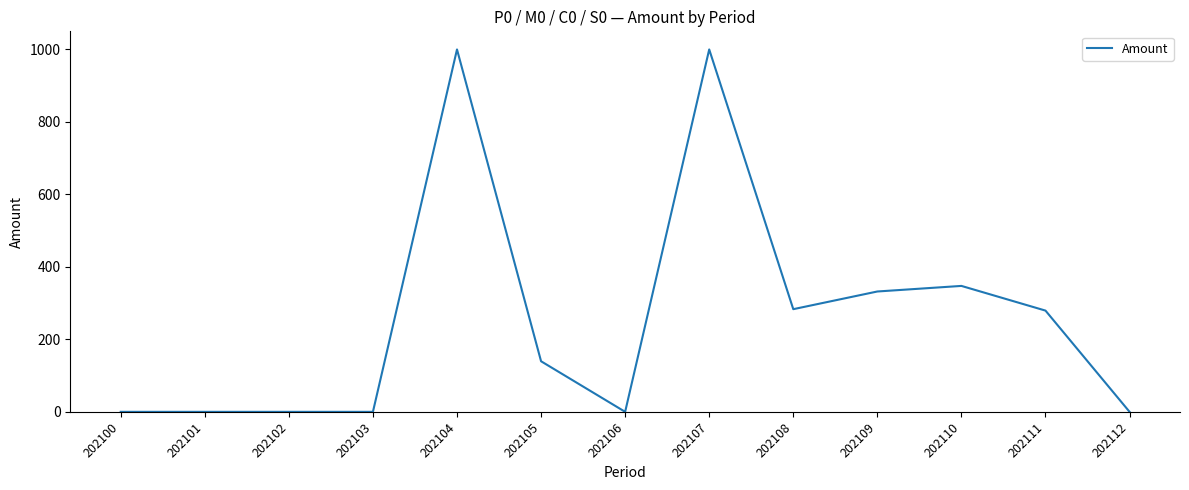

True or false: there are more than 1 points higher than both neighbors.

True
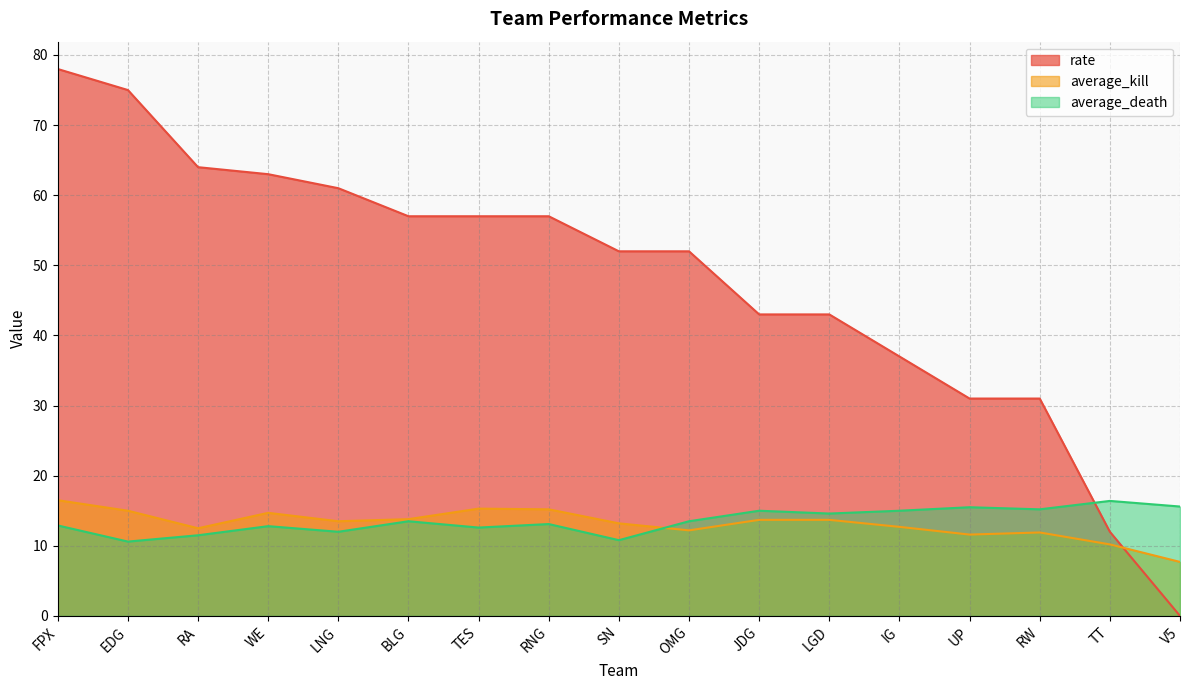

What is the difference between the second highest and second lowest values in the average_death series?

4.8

==

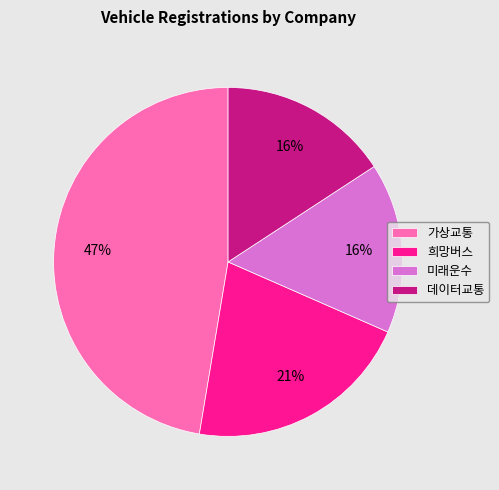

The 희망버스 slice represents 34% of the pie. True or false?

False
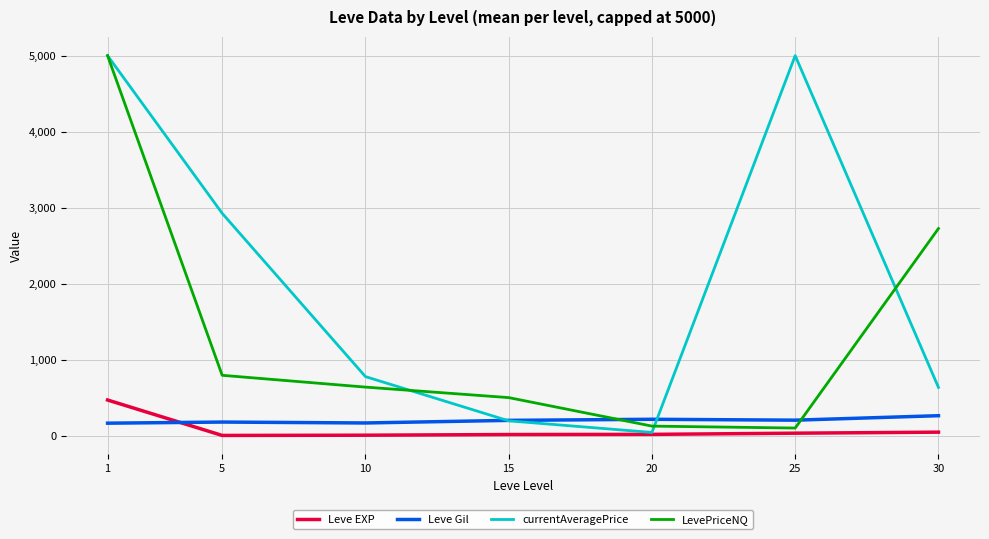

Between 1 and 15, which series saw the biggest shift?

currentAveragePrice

==

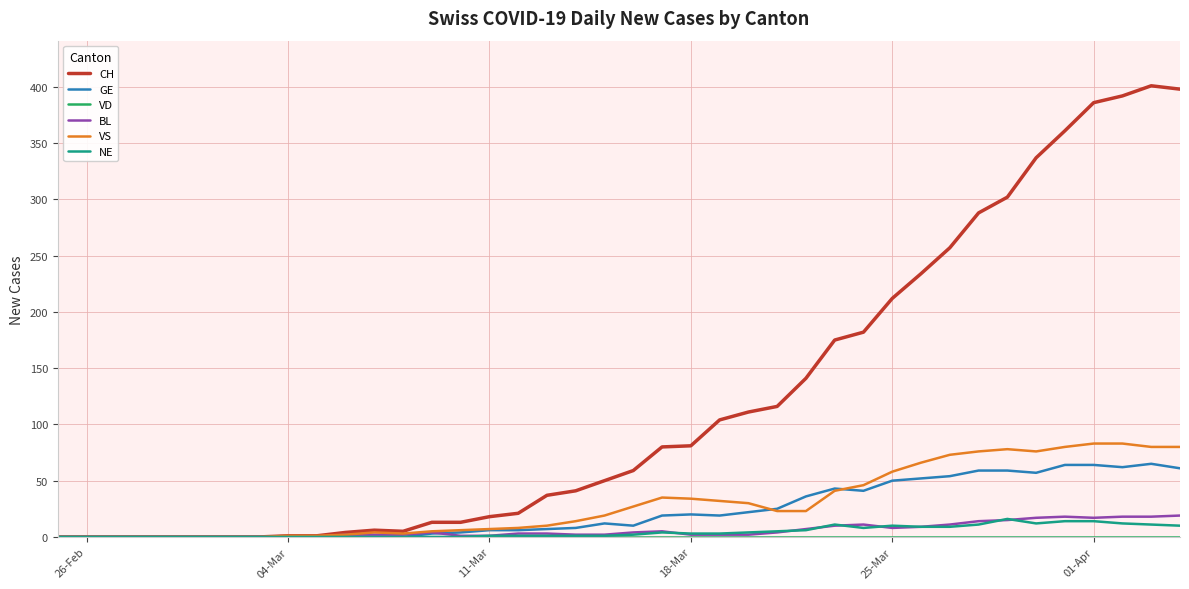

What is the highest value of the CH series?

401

> WHAT YOU NEED TO DO:
Swap "neighbors" for "adjacent points" in the lines from the line with "True or false: there" to the line with "What is the difference", and give back only those lines with everything else unchanged. Leave the pictures out.

> YOUR RESPONSE:
True or false: there are more than 1 points higher than both adjacent points.

True

What is the difference between the second highest and second lowest values in the average_death series?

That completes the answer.